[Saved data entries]

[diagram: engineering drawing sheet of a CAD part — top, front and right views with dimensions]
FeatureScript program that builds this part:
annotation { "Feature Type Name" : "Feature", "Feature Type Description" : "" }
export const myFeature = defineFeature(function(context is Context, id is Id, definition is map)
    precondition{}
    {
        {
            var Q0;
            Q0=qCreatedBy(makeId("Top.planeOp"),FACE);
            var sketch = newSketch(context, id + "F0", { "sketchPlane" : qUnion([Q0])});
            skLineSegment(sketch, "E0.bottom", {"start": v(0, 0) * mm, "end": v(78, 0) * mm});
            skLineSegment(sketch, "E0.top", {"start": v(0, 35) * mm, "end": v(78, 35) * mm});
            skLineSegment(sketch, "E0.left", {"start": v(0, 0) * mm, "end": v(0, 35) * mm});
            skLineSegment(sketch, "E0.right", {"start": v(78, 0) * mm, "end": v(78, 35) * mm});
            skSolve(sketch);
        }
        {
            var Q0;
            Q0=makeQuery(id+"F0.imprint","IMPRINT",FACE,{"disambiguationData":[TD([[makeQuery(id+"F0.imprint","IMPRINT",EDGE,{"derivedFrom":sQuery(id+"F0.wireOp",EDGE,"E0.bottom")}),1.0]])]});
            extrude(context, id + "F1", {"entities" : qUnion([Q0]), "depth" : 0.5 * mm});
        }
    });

Work to do: Copy out every line in the records above that contains the string "qUnion".

Answer to the task:
            var sketch = newSketch(context, id + "F0", { "sketchPlane" : qUnion([Q0])});
            extrude(context, id + "F1", {"entities" : qUnion([Q0]), "depth" : 0.5 * mm});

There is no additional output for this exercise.